Argentine politician

José Luis Ramón (born 29 April 1964) is an Argentine lawyer and politician who served as a National Deputy elected in Mendoza Province from 2017 to 2021. Ramón is the founder and leader of Protector Political Force, a provincial party in Mendoza originally established as a consumer rights advocacy group. In the Chamber of Deputies, he sat in and presided the "Federal Unity for Development" inter-bloc.

Ramón ran for the governorship of Mendoza in 2019, and was the third-most voted candidate with 8.71% of the vote.

==Early life and career==
Ramón was born on 29 April 1964 in Rufino, Santa Fe Province. His father's job as a railway worker forced the family to relocate to Palmira, in Mendoza Province, when José Luis was young. He finished high school at the National School of Commerce in Palmira. In his youth he played rugby, and worked as a rugby trainer for some time. Ramón studied law at the University of Mendoza.

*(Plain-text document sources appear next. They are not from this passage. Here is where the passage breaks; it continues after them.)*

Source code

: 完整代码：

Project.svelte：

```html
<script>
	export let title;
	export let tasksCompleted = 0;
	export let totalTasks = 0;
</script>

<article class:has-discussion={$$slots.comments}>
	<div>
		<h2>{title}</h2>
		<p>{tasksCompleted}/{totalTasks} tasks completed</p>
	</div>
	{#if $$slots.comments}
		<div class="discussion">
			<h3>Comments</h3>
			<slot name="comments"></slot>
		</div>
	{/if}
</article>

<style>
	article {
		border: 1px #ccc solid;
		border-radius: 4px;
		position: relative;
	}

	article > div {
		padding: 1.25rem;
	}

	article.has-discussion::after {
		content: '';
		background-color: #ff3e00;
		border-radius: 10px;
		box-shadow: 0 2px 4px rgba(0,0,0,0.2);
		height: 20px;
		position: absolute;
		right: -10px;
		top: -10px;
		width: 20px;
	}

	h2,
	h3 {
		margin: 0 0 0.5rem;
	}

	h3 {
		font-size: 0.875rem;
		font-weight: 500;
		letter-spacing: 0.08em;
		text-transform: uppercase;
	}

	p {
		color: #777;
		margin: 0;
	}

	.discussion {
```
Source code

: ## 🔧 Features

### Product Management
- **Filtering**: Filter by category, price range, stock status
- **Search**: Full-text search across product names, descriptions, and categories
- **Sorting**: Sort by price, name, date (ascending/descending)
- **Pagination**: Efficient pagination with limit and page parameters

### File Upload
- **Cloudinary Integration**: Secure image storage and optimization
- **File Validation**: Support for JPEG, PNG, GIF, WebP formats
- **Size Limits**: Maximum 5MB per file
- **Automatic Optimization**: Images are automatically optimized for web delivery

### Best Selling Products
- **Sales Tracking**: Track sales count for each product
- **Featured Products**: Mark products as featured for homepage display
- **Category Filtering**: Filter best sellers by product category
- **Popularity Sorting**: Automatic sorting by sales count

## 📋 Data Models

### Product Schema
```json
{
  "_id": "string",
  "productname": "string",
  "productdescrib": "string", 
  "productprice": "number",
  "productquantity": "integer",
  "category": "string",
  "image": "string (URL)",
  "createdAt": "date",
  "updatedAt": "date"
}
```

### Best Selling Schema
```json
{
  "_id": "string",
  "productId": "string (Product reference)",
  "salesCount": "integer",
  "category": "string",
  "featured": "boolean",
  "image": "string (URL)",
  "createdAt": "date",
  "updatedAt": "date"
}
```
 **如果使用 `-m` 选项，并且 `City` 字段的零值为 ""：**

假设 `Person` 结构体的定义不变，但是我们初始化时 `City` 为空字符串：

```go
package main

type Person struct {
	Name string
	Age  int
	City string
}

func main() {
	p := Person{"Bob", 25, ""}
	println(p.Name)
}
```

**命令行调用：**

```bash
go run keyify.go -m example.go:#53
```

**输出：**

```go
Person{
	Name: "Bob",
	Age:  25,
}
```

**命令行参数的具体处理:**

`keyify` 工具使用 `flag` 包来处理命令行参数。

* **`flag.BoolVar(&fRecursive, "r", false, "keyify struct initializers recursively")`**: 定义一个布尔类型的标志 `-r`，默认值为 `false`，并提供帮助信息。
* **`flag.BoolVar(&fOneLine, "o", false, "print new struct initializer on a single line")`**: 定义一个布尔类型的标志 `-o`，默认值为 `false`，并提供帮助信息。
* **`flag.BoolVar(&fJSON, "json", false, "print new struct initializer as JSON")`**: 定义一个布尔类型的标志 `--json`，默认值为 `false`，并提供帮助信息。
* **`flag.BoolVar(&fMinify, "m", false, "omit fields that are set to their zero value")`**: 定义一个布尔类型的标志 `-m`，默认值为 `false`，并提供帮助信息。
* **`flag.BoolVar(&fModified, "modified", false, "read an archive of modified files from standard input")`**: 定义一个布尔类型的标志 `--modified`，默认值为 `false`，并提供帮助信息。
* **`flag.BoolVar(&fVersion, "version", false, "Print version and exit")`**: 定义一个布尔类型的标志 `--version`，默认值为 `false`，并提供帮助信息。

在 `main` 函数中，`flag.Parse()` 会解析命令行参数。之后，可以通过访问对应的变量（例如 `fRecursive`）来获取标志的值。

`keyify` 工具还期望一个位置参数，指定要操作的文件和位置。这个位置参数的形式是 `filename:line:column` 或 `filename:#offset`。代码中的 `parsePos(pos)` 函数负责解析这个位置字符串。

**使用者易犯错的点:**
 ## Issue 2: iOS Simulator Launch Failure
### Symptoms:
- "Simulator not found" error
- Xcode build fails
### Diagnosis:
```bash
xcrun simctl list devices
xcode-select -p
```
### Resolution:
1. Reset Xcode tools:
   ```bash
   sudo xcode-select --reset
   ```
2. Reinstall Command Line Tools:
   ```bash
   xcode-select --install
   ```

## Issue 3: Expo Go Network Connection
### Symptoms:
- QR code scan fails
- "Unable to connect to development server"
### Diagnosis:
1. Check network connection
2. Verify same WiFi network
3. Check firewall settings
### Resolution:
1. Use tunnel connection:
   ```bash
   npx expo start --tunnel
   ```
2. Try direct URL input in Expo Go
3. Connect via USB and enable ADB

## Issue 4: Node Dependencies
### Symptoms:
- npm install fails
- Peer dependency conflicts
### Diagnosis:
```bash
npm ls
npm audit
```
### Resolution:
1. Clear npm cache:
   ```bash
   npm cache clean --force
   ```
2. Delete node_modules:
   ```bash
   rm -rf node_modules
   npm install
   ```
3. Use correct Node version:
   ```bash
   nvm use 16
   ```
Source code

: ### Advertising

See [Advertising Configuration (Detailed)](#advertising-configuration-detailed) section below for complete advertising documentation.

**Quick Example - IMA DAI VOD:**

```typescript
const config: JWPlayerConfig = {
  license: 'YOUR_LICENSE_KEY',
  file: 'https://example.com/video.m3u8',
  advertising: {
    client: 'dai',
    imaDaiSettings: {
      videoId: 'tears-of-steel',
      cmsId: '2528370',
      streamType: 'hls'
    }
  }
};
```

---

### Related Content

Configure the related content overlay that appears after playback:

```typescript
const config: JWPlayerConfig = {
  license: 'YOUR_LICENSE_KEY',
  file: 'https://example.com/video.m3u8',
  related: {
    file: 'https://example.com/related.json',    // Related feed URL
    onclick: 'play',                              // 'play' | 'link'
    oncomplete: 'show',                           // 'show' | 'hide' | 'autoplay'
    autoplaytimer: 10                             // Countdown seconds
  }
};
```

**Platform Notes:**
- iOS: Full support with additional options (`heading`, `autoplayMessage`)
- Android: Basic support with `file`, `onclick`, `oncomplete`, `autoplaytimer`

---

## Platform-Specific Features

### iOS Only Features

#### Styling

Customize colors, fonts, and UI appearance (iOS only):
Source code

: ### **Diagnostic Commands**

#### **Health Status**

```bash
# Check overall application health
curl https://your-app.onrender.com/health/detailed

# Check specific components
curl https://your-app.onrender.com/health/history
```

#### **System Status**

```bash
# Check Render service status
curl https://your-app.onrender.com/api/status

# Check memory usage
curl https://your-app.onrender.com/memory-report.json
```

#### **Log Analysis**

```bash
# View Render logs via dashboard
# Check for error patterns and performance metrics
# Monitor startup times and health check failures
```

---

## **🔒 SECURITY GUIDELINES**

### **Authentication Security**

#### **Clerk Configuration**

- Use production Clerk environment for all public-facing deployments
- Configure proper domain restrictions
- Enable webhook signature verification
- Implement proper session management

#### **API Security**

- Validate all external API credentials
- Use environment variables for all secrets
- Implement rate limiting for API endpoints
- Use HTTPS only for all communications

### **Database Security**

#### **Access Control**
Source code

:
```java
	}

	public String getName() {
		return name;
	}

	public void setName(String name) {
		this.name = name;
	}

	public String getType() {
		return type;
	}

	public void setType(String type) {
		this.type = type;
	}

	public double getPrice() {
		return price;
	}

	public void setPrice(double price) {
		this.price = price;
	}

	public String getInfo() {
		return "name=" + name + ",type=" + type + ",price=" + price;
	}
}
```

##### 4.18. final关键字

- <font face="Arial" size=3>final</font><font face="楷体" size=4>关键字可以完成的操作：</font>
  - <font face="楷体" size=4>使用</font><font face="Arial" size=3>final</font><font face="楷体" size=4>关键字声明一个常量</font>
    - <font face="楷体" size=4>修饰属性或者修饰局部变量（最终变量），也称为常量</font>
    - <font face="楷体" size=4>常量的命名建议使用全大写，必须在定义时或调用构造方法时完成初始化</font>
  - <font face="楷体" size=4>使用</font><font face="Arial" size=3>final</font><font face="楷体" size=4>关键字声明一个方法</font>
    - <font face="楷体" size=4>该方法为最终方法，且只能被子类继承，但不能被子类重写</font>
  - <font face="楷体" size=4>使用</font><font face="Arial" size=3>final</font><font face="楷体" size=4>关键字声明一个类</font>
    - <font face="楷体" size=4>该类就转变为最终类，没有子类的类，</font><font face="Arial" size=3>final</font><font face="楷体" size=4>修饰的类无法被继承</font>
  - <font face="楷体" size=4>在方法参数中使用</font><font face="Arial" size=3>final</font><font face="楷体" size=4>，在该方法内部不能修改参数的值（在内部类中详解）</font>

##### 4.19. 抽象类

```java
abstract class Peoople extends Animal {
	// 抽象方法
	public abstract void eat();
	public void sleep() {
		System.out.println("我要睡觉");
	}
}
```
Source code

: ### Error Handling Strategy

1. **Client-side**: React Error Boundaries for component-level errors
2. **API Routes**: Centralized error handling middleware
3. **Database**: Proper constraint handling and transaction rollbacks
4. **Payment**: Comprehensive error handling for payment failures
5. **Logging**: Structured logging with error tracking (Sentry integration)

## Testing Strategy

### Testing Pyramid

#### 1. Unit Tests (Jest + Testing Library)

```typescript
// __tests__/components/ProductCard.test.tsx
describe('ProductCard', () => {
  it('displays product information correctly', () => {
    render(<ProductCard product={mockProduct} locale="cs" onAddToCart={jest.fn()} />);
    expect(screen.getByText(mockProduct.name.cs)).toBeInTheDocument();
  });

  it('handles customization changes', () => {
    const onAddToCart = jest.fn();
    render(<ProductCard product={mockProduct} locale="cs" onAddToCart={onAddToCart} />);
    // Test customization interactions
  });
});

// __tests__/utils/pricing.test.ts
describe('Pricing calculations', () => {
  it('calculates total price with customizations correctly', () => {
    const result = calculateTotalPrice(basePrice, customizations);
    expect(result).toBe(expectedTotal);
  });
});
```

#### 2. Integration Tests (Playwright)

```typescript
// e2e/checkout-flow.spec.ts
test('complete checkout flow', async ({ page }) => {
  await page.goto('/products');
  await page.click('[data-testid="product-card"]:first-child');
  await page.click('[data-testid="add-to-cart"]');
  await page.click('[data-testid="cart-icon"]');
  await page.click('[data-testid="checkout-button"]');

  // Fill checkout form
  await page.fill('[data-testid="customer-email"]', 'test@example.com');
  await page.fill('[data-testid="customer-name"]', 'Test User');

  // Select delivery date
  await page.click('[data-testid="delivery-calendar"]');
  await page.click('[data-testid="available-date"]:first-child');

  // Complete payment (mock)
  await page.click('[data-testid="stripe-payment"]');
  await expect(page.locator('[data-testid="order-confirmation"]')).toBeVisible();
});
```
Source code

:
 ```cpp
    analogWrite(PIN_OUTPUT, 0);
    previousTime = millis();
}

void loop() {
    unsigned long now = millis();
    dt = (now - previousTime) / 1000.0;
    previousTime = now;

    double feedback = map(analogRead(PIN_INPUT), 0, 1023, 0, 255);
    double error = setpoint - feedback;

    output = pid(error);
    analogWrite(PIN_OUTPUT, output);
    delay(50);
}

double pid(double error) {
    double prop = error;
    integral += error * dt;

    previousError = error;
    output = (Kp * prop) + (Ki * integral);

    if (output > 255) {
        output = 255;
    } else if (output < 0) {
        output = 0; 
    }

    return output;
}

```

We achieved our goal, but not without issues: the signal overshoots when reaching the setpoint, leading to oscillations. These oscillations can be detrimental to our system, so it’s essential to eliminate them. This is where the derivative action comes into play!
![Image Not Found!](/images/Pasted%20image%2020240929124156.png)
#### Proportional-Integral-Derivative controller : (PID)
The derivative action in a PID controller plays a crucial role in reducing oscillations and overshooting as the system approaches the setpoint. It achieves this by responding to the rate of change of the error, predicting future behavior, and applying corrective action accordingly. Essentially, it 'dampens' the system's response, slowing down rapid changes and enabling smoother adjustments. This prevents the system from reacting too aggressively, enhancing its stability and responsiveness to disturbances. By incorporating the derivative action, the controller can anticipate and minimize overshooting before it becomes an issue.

In 1994, Ramón co-founded Protectora, a consumer rights' advocacy group.

==National deputy==
Ahead of the 2017 legislative election, Ramón – alongside Mendoza provincial deputy Mario Vadillo and Ramón's brother, Gustavo Juan Ramón – reformed Protectora into a provincially-recognized political party. Protectora formed an alliance with the Intransigent Party, and Ramón was the first candidate in the Intransigent Party's list to the National Chamber of Deputies. The Protectora – Intransigent Party list received 17.21% of the vote, and Ramón was elected.

Ramón became widely recognized due to his unconventional campaign tactics, such as the use of an old Land Rover truck dubbed as "La Ramoneta", and his use of blankets over his suit (a nod to one of his campaign issues: heating prices during winter). During his time in office, he has continued to wear a number of blankets, which has earned him the nickname of el loco de la frazada ("the crazy blanket man"). Upon being sworn in on 6 December 2017, he wore a pink blanket over his shoulder. In 2021, when a bill expanding gas and heating subsidies passed the Chamber, Ramón waved a blanket from his seat in celebration, gaining further media attention.

Ahead of the 2021 legislative election, Ramón announced his incorporation into the governing Frente de Todos.

===Position on abortion===
Ramón's position on the legalization of abortion in Argentina was subject of controversy. During his 2017 campaign, Ramón stated he was against legalizing the practice. Later, in 2018, he stated that despite his personal opposition, he would not vote against legalizing the practice. On 12 June 2018, however, a day before the Chamber of Deputies was due to vote on the subject for the first time, Ramón reversed his position once again and voted against the Voluntary Termination of Pregnancy Bill. His opposition caused his expulsion from the Social Democratic inter-bloc, which he had formed alongside the Evolución deputies Martín Lousteau, Carla Carrizo and Teresita Villavicencio.

In 2020, when a second Voluntary Termination of Pregnancy Bill passed the Chamber, Ramón once again voted against the legalization of abortion and instead proposed a national plebiscite on the matter.

===2019 gubernatorial run===
On 28 February 2019, Ramón announced he would be running for the governorship of Mendoza in the Protectora Fuerza Política list. He was widely seen as a potential second-runner up. On election day, he faced off City of Mendoza mayor Rodolfo Suárez (of the UCR) and National Senator Anabel Fernández Sagasti (of the PJ), and came in third with 8.71% of the vote.